Is it still possible to draw clear distinctions between terrorism, organised crime, and hybrid state strategies, or have these boundaries become porous?
These boundaries have been porous for a long time. We observed, particularly during the deadliest attacks of 2014–2016, close links between terrorist organisations and international criminal networks. Certain non-terrorist criminal activities have contributed to financing terrorist operations. The mass killings committed in Europe were made possible by access to weapons often recycled from the Balkan wars and sold to terrorists by criminal arms-trafficking networks.
This is why I worked actively within the European Union to secure adoption of a European directive against arms trafficking—something that was finally achieved following the Bataclan, Stade de France and Paris terrace attacks. Similarly, strengthened cooperation within Eurojust and Europol made it possible to fight more effectively against these criminal and mafia networks.
Based on your experience, what was the most difficult moment in managing the terrorist threat at the highest level of the State?
Every moment was difficult. The attacks, which caused so many deaths, profoundly traumatised public opinion and plunged the nation into mourning. These were terrible periods, both for the French people and for those who bore responsibility within the state apparatus. We were engaged in a true race against time, constantly reinforcing the budgetary and legislative resources available to security and intelligence forces, while respecting the principles of the rule of law. Each attack was lived as a failure by those responsible for protecting the French people, and as an ordeal for the entire nation.
In your view, what mistakes must be avoided in the years to come?
The governments that led the countries of the European Union—including France—did their best, in my view, to combat terrorism. We quickly grasped the nature of Islamism: a totalitarian ideology whose first victims were Muslims themselves, and which committed atrocious crimes to impose a social order radically opposed to democratic principles.
We acted without naïveté to fight and eradicate this ideology and the threat it carried.
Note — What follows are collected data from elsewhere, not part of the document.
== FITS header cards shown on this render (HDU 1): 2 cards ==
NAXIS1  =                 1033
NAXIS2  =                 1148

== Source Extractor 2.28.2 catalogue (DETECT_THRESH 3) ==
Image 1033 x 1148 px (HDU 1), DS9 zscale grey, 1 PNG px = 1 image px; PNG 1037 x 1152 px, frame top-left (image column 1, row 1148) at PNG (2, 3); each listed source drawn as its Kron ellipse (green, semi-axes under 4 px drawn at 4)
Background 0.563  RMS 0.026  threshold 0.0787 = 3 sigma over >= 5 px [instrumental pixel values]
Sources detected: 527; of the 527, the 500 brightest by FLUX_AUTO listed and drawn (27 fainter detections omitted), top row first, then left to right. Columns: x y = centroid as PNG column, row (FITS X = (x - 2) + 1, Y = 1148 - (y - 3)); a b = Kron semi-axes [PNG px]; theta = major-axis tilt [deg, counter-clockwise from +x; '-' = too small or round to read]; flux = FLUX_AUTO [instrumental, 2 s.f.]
I was fortunate, during my time as Minister of the Interior, to act in a relatively consensual political climate, where political forces—both on the right and on the left—demonstrated responsibility and prevented the country from descending into confrontation.
Finally, what message would you address to young Europeans facing these challenges of security and freedom?
I would tell them that everything done for security is not done at the expense of freedom. Those who commit terrorist acts seek precisely to push us to renounce our freedoms, because they know that such a renunciation would create extreme tensions and weaken our ability to live together. Whatever trials lie ahead, we must always preserve the fragile bond that unites freedom and security, with a shared ambition to safeguard and deepen democracy, fraternity, and respect for others. Security guarantees freedom—and freedom must remain the foremost concern of those entrusted with ensuring the security of our citizens, because the true purpose of security policy is to allow each person to remain free.